SOURCE TEXT:
______________________________
Host Response Assays
[00071] In various embodiments, a host response assay generally includes testing for a specific host gene expression signature that may be used to distinguish between a bacterial or non-bacterial infection in subject (patient) with an illness. The assay methods make use of RT-qPCR protocols to amplify a set of target nucleic acids (i.e., target analytes), wherein the set of targeted nucleic acids is selected to distinguish between a bacterial and anon-bacterial infection.
[00072] In various embodiments, the target analytes are RNA targets although other host immune proteins such as c-reactive protein, procalcitonin, interferon gamma-induced protein 10, and TNF-related apoptosis inducing ligand and other metabolites such as lactate can be multiplexed along with the RNA targets. For example, nucleic acid molecules in a subject (patient) sample may be isolated and the RNA sequences present in the sample subsequently reverse transcribed to generate cDNA molecules that may be targeted for amplification and detection in a host response assay.
[00073] In some embodiments, a host response assay may include: (a) collecting a sample from a subject (patient) with an illness and isolating RNA from the sample; (b) reverse transcribing RNA in the sample to yield a cDNA sample; (c) amplifying the cDNA using predefined sets of target-specific primers and fluorogenic probes, and detecting in real-time targets of interest; and (d) using predictive algorithms, calculating the likelihood of a bacterial infection and/or a non-bacterial infection.
[00074] The disclosure provides a digital microfluidics cartridge (or device) configured for processing a biological sample from a subject and measuring expression levels (i.e., mRNA) for pre-defined sets of genes in the subject sample. In various embodiments, a host response assay may be performed on a DMF platform such as a microfluidics cartridge 110 of microfluidics system 100.
[00075] In some embodiments, a host response assay may include one or more process steps in the assay workflow that are performed ■’off-cartridge" (i.e.. on-bench). For example, a subject sample may be collected and processed off-cartridge to yield a nucleic acid sample that may be loaded onto a microfluidics cartridge (e.g., microfluidics cartridge 110 of microfluidics system 100) for further analysis.
[00076] In some embodiments, a host response assay may include performing all process steps in the assay workflow on a microfluidics cartridge (e g., microfluidics cartridge 110 of microfluidics system 100).
[00077] In one embodiment, a host response assay performed on a microfluidics cartridge may be performed in about 60 minutes or less.
[00078] In one embodiment, a host response assay performed on a microfluidics cartridge may be performed in about 30 minutes or less.
______________________________
SOURCE INFORMATION:

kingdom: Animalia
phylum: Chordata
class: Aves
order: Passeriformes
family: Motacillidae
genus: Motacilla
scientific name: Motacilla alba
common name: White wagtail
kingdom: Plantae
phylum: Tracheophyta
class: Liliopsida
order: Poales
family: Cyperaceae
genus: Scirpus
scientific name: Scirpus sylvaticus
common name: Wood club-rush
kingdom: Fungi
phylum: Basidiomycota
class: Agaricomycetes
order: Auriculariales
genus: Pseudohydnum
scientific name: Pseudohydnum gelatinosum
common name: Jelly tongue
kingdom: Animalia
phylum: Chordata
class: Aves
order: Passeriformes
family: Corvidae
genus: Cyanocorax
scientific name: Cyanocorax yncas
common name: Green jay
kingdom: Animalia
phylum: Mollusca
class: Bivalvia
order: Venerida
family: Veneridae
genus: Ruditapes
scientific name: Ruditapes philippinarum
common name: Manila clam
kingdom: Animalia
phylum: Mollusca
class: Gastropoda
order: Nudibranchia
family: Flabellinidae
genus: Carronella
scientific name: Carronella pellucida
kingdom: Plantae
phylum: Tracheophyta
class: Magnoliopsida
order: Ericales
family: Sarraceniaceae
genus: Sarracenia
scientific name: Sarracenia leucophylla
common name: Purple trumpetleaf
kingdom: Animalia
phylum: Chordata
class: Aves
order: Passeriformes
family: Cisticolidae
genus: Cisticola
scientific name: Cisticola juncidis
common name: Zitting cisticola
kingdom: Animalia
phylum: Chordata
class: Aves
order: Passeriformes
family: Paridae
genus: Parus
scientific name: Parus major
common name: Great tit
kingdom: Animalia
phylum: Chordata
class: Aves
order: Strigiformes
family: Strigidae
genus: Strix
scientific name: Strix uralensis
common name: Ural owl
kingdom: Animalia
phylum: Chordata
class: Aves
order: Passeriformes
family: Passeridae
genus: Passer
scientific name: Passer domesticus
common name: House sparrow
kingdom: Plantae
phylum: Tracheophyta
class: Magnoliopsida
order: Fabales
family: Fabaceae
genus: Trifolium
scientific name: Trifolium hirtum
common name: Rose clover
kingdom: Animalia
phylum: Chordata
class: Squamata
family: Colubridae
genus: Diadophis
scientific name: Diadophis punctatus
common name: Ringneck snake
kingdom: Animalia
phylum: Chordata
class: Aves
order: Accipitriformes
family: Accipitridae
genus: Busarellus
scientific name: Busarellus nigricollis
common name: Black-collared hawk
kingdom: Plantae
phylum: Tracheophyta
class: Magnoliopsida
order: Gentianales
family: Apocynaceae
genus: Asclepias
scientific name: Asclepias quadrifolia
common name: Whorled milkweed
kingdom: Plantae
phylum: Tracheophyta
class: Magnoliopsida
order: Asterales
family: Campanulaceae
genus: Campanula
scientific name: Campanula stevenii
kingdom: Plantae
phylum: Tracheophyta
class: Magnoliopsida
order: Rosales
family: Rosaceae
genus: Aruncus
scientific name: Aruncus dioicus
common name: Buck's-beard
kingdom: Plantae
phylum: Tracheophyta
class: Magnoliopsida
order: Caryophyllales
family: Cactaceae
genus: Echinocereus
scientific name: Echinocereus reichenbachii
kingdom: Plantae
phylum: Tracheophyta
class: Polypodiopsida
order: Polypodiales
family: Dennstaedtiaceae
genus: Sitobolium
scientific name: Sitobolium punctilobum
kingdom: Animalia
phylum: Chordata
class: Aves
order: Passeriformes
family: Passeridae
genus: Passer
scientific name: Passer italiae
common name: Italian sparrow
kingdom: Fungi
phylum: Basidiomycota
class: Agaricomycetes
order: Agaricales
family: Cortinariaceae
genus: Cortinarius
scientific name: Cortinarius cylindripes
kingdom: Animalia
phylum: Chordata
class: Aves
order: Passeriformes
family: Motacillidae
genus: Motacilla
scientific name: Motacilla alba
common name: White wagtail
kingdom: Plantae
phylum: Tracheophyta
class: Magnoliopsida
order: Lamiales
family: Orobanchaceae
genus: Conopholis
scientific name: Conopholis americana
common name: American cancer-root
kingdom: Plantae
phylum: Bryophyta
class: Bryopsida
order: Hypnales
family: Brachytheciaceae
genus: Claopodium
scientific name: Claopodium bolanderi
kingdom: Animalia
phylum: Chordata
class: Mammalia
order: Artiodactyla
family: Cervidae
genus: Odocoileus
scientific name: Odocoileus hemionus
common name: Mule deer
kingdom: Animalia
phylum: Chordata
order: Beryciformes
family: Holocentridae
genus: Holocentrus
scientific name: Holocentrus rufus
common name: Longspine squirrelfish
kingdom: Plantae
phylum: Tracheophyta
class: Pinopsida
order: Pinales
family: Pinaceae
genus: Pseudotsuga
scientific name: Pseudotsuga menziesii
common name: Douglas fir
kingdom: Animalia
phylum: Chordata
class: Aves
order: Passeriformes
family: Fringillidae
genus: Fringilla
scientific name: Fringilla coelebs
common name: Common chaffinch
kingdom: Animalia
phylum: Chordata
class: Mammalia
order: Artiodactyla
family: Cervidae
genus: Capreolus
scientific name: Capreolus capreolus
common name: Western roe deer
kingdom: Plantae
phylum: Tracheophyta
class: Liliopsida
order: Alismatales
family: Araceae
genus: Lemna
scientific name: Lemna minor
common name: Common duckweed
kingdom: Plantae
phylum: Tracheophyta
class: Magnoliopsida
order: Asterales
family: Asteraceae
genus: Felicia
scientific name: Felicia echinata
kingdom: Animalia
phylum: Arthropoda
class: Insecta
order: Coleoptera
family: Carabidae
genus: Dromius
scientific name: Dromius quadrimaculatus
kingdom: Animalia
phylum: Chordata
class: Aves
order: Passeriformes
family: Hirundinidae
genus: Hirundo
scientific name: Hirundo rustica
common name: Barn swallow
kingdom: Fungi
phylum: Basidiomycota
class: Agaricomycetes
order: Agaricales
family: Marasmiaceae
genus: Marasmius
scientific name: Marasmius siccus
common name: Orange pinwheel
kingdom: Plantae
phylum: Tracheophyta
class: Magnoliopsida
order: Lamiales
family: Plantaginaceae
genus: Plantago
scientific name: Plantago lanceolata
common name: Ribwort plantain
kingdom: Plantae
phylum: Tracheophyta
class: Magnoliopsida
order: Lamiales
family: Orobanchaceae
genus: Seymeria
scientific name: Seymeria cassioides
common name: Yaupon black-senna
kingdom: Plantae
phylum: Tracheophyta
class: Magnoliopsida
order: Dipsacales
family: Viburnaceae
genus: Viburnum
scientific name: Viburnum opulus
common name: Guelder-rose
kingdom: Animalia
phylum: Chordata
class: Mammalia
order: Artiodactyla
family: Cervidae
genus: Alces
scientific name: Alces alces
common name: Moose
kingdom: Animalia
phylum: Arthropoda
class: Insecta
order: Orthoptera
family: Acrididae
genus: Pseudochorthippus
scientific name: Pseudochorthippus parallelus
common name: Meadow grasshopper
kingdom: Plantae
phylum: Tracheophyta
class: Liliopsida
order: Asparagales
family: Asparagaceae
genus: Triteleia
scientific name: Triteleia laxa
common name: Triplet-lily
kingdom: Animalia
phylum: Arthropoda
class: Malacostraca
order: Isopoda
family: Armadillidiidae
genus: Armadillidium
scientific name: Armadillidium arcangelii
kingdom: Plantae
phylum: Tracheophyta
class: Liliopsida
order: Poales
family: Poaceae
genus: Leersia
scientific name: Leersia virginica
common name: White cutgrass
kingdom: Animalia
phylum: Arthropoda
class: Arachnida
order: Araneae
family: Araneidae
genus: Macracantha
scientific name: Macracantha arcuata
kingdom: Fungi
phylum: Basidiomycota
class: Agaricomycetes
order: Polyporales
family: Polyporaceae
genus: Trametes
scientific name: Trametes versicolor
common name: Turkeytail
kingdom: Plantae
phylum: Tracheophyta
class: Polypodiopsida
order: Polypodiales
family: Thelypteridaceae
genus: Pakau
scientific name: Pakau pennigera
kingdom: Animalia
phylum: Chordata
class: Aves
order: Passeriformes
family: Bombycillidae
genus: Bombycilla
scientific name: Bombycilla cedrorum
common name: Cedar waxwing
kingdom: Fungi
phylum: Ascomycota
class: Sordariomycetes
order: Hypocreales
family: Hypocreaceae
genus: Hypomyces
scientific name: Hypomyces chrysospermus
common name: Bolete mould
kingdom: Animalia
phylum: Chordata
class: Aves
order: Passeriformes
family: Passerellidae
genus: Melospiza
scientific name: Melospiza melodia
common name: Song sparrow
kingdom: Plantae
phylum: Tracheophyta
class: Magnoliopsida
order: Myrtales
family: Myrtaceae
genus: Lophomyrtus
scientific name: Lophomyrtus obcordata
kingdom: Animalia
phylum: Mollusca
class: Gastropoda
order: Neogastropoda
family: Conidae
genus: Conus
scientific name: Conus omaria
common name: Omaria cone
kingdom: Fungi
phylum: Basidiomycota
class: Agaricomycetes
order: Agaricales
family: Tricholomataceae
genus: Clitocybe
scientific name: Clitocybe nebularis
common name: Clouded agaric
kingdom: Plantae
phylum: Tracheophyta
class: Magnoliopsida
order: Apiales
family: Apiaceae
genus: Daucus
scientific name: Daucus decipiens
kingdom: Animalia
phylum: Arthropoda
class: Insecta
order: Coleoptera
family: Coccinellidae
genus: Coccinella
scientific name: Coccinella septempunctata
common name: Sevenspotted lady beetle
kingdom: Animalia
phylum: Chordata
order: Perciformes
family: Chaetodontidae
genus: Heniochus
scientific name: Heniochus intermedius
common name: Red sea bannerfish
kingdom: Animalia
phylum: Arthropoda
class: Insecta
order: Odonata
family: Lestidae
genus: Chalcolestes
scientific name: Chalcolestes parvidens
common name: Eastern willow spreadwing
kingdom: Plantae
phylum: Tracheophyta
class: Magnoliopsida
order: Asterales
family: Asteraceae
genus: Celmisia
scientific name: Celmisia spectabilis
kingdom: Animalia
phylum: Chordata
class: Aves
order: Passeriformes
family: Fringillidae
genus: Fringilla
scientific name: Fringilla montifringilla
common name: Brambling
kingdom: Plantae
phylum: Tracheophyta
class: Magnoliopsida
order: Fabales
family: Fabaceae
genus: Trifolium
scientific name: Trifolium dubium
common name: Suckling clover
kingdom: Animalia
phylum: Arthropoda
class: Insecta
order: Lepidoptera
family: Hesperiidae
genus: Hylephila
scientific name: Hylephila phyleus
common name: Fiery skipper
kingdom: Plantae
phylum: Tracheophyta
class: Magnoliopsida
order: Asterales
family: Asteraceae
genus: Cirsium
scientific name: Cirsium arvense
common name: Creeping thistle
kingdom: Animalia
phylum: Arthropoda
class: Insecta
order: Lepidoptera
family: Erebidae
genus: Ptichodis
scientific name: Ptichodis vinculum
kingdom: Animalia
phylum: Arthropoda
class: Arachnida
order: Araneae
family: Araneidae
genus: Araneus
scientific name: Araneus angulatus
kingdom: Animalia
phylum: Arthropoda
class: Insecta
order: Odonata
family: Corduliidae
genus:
______________________________
WHAT THE TASK REQUIRES: From the text on host response assays, copy out the passage starting at "[00077] In one" and ending at "30 minutes or less.".

YOUR RESPONSE:
[00077] In one embodiment, a host response assay performed on a microfluidics cartridge may be performed in about 60 minutes or less.
[00078] In one embodiment, a host response assay performed on a microfluidics cartridge may be performed in about 30 minutes or less.